Habría que acudir a la filmografía de Naomi Kawase, a la belleza de sus planteamientos formales y a la profundidad espiritual de sus temas, para descubrir en Aguas tranquilas una película totalmente alejada de todo lo anterior y, al mismo tiempo, un filme que pertenece a la realizadora de manera inequívoca.
El relato se aproxima a la historia de amor de Kaito y Kyoko, dos adolescentes que aún apenas saben relacionarse con el mundo que les rodea. Ambos atraviesan un momento vital marcado por su vínculo familiar: ella debe enfrentarse a la despedida definitiva de su madre, ya moribunda pero eternamente vitalista, mientras que él debe aceptar la separación de sus padres y contemplar cómo su madre trata de seguir adelante. Los chicos aún no entienden cómo la vida es capaz de abrirse paso aún en los acontecimientos más críticos de sus jóvenes vidas.
A pesar de que el tema de la muerte sigue presente en el cine de Kawase como elemento central, y que la escena del fallecimiento de la madre de Kyoko es el poderoso, doloroso y conmovedor epicentro de la película, el tono edulcorado de la cinta es totalmente inédito en la cineasta: música extradiegética por primera vez, una idílica y primeriza relación amorosa, el mar como importante elemento estético, el paisaje no como vía para contemplar a los personajes, como hasta ahora, sino como otro protagonista de la historia y, en fin, el propio uso del color parece ajeno a la trayectoria de la realizadora.
Y, sin embargo, el alma de la cineasta continúa presente en cada plano de la película, desde su profunda fascinación por la naturaleza hasta sus continuos interrogantes sobre la vida y la muerte, que vertebran todo el relato solo que ahora ya no en primer plano, sino tras el romance de los adolescentes. El dispositivo formal parece haberse acomodado, pero los instantes más potentes de su cine siguen tan vivos como siempre. El clima sigue yendo al compás de los sentimientos de los personajes, y los ancianos son siempre los que, tanto en su cine como en la vida, ofrecen la observación en apariencia menos trascendente pero también la más lúcida.

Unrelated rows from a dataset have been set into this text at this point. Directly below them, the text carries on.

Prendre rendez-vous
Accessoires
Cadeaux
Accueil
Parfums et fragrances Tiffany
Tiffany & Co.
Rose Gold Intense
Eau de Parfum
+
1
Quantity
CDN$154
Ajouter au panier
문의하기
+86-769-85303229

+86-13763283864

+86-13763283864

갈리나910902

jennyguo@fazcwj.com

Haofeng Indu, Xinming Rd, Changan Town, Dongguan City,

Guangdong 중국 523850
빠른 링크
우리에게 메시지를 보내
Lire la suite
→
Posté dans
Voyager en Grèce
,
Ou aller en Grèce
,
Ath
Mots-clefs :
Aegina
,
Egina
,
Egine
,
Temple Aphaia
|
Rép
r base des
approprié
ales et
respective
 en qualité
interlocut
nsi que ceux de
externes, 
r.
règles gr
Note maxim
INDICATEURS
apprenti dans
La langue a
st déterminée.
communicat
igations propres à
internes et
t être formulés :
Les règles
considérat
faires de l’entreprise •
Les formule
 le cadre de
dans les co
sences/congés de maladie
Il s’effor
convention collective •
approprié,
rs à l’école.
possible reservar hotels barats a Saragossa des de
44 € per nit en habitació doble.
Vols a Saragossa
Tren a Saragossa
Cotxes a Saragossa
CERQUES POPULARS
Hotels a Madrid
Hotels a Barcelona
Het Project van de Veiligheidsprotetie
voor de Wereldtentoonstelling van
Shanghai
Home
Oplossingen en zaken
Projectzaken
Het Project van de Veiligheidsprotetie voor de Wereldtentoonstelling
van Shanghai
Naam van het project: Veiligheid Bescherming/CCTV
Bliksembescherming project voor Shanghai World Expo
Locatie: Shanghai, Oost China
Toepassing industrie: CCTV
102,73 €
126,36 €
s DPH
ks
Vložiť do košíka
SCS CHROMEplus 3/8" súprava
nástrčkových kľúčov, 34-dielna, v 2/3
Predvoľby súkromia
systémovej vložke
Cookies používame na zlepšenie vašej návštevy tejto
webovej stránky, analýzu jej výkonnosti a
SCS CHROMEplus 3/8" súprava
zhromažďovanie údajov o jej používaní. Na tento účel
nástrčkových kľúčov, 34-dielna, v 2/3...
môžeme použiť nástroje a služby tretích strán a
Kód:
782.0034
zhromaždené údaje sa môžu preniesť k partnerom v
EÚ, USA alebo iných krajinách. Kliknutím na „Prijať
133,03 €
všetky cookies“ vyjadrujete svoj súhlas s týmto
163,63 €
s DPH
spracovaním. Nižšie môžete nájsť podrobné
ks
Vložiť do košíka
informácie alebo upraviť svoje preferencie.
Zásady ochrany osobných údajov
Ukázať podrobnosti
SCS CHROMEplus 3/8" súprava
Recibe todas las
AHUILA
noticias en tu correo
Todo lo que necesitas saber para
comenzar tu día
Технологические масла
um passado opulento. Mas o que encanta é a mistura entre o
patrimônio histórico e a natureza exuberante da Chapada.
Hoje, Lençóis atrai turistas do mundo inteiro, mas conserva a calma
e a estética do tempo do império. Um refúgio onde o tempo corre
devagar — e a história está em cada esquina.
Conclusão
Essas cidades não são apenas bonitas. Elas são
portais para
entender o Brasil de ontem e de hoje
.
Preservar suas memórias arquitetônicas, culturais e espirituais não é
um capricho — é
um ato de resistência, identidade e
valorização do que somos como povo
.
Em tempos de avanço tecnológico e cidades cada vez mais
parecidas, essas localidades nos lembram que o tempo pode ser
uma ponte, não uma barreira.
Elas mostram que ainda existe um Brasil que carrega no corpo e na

Lo que puede llamar la atención en Aguas tranquilas, invitando a una lectura apresurada, es la sensación de encontrarse frente a un filme lleno de una sensibilidad sobrecogedora pero también profundamente ensimismado, hasta el punto de perderse a sí mismo durante el metraje. Una película de vaivenes, si se quiere, tan irregular, dispersa y esquiva como el resto de la filmografía de la autora de Shara (2003). Sin embargo no cuesta descubrir que Kawase sigue necesitando, aún en su relato más estilizado hasta la fecha, ese discurrir errático y huidizo de lo narrativo para que su cine pueda respirar el mismo hermoso caos que destila el transcurso incierto de la vida.
El comienzo de la película es toda una declaración de intenciones: imágenes del mismo lugar de la costa en dos momentos diferentes en el tiempo, al principio filmado durante un temporal y más tarde con la mar en calma. Dos instantes que dialogan entre sí y que suponen también un pequeño resumen de la película tanto como de la obra de la cineasta: imágenes que hablan sobre la fugacidad del tiempo y de la muerte como símbolo de cambio y de constante renovación. Mientras los personajes continúan cantando y lamentándose sobre la marcha de sus seres queridos, Kawase filma las olas de la playa en un constante vaivén para recordarnos que nada termina, que todo cambia, y que el cine es el privilegiado espectador de esa transformación milagrosa.